__Instrução a__
Traduza para o inglês esta frase do trecho sobre a obra de Hilda Hilst: "Esse livro, Contos d'escárnio/ Textos grotescos e Cartas de um sedutor formam uma espécie de trilogia fescenina na obra de Hilst."
------------------------------
O palco e o mundo


Eu, Pádua Fernandes, dei o título de meu primeiro livro a este blogue porque bem representa os temas sobre que pretendo escrever: assuntos da ordem do palco e da ordem do mundo, bem como aqueles que abrem as fronteiras e instauram a desordem entre os dois campos.
Como escreveu Murilo Mendes, de um lado temos "as ruas gritando de luzes e movimentos" e, de outro, "as colunas da ordem e da desordem"; próximas, sempre.

quarta-feira, 12 de outubro de 2011

30 dias de leituras: Hilst, Shakespeare e vômitos

30 livros em um mês

Dia 26: Um livro repugnante, porém muito bom.

Criei o tópico pensando em Hilda Hilst - ela declarou que vomita em cada linha de Genet, "mas é um grande escritor", em uma entrevista à TV Cultura que deu no lançamento de O caderno rosa de Lori Lamby.
Esse livro, Contos d'escárnio/ Textos grotescos e Cartas de um sedutor formam uma espécie de trilogia fescenina na obra de Hilst.
Ela não tem nada de repugnante, porém, exceto para moralistas, e esses livros não constituem uma ruptura na interessantíssima obra de Hilst, que culminou, creio, no final, em Estar sendo ter sido, com sua feliz união de prosa e poesia. Nele, combinam-se pela última vez seus temas preferidos, o pai, o porco, Deus, o ânus.
A entrevista é engraçada e triste: "Você não pode pensar em português. É bom pensar em inglês, em alemão, as pessoas aceitam. Em português pensar é uma coisa horrível, os editores detestam, te cospem na cara. Foi o que fizeram pra mim durante quarenta anos." Mais reveladora, porém, é a que concedeu aos Cadernos de Literatura Brasileira do Instituto Moreira Sales: "Eu leio Heidegger, Hegel, Kierkegaard, Wittgenstein e percebo que eles também não têm uma resposta acalentadora para a gente." - o que ela faz é a antítese da autoajuda.
E, de fato, é uma escritora movida pelo pensamento, também naquela trilogia, da qual Cartas de um sedutor é o momento maior (os outros são mais pueris) - na ficção brasileira, acho que só o Serafim Ponte Grande de Oswald de Andrade pode-se-lhe comparar em irrisão. O incesto está no centro do livro (o sedutor escreve para a irmã, com quem teve um relacionamento sexual, e ocorre um suspense sobre se ela conseguiu ou não seduzir o pai de ambos) - mas ele é muito engraçado, com passagens deste tipo: "pois olha, Eulália, se todo mundo lembrasse do que lhe sai pelo cu, todo mundo seria mais generoso, mais solidário, mais..."; outras, mais cruéis: "Havia no bolso direito da calça a fotografia baça de um menino segurando um porco. Atrás da fotografia estava escrito: meu primeiro amor. Enterraram-no então com fotografia e tudo."
------------------------------
__Instrução b__
Insira em uma tabela Markdown, com as colunas "Número" e "Conteúdo", as linhas de dados apresentadas abaixo. Comece pela primeira linha dos dados e prossiga até a linha que contém "building: (57, 2)", incluindo ambas e omitindo as linhas em branco.

__Linhas de dados__
------------------------------
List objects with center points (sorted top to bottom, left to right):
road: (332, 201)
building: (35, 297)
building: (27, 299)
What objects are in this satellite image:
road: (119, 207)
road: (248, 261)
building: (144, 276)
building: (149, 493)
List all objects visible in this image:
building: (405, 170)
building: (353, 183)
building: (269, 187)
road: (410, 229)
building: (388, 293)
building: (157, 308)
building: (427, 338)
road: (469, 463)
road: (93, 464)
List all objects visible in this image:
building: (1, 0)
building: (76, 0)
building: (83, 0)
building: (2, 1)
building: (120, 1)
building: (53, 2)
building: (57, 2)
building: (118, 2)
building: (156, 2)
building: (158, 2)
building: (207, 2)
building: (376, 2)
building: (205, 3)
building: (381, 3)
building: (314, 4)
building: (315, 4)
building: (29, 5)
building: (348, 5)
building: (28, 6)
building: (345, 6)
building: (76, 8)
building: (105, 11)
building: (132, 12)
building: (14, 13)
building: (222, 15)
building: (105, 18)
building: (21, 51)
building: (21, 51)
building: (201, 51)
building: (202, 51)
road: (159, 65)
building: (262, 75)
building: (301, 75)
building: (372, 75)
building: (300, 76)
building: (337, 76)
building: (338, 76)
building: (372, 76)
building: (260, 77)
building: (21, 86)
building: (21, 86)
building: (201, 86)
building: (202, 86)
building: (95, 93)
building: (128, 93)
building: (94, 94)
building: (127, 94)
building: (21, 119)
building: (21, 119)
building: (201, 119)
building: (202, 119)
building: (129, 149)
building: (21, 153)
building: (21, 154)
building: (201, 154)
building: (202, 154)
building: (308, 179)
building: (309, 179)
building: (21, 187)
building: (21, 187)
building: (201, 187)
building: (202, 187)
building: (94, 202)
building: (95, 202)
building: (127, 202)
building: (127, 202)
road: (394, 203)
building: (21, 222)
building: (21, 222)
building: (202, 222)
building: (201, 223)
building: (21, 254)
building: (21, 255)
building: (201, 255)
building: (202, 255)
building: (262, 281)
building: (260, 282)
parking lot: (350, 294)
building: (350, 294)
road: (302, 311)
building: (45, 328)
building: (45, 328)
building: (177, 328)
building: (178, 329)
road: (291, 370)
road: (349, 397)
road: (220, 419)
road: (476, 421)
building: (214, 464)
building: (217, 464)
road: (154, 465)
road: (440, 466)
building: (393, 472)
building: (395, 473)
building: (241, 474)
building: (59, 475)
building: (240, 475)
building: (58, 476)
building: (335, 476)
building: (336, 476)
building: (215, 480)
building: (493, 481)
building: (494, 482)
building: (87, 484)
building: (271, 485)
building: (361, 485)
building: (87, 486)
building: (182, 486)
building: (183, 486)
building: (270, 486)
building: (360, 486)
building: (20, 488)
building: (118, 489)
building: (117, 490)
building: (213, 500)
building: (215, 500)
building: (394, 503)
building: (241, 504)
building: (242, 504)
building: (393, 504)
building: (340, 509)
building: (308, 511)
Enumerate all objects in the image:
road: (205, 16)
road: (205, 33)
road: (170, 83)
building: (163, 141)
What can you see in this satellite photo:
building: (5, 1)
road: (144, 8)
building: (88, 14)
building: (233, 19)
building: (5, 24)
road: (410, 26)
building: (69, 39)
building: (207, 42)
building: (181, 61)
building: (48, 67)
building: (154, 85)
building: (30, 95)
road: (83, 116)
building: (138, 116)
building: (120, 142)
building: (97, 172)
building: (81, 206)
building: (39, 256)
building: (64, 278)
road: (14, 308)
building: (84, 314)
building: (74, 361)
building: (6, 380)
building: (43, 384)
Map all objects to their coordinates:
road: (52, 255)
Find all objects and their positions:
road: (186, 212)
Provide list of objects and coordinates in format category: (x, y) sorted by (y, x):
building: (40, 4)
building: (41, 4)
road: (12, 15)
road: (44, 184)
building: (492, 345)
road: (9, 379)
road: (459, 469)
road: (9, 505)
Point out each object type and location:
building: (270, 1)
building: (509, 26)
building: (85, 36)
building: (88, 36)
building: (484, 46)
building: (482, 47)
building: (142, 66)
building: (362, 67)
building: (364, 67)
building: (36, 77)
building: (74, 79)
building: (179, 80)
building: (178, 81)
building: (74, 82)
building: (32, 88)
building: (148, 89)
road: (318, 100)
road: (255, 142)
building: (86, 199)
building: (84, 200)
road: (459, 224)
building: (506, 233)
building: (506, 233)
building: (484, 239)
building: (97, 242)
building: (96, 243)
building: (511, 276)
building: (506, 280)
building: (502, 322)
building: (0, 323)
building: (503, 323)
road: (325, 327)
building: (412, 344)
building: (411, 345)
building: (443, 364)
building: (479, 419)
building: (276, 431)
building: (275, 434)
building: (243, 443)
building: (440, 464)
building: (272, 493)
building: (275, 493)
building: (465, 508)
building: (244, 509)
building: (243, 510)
------------------------------
__Resposta do exercício a__
This book, Contos d'escárnio/ Textos grotescos and Cartas de um sedutor form a kind of Fescennine trilogy in Hilst's work.

__Resposta do exercício b__
| Número | Conteúdo |
|---|---|
| 1 | List objects with center points (sorted top to bottom, left to right): |
| 2 | road: (332, 201) |
| 3 | building: (35, 297) |
| 4 | building: (27, 299) |
| 5 | What objects are in this satellite image: |
| 6 | road: (119, 207) |
| 7 | road: (248, 261) |
| 8 | building: (144, 276) |
| 9 | building: (149, 493) |
| 10 | List all objects visible in this image: |
| 11 | building: (405, 170) |
| 12 | building: (353, 183) |
| 13 | building: (269, 187) |
| 14 | road: (410, 229) |
| 15 | building: (388, 293) |
| 16 | building: (157, 308) |
| 17 | building: (427, 338) |
| 18 | road: (469, 463) |
| 19 | road: (93, 464) |
| 20 | List all objects visible in this image: |
| 21 | building: (1, 0) |
| 22 | building: (76, 0) |
| 23 | building: (83, 0) |
| 24 | building: (2, 1) |
| 25 | building: (120, 1) |
| 26 | building: (53, 2) |
| 27 | building: (57, 2) |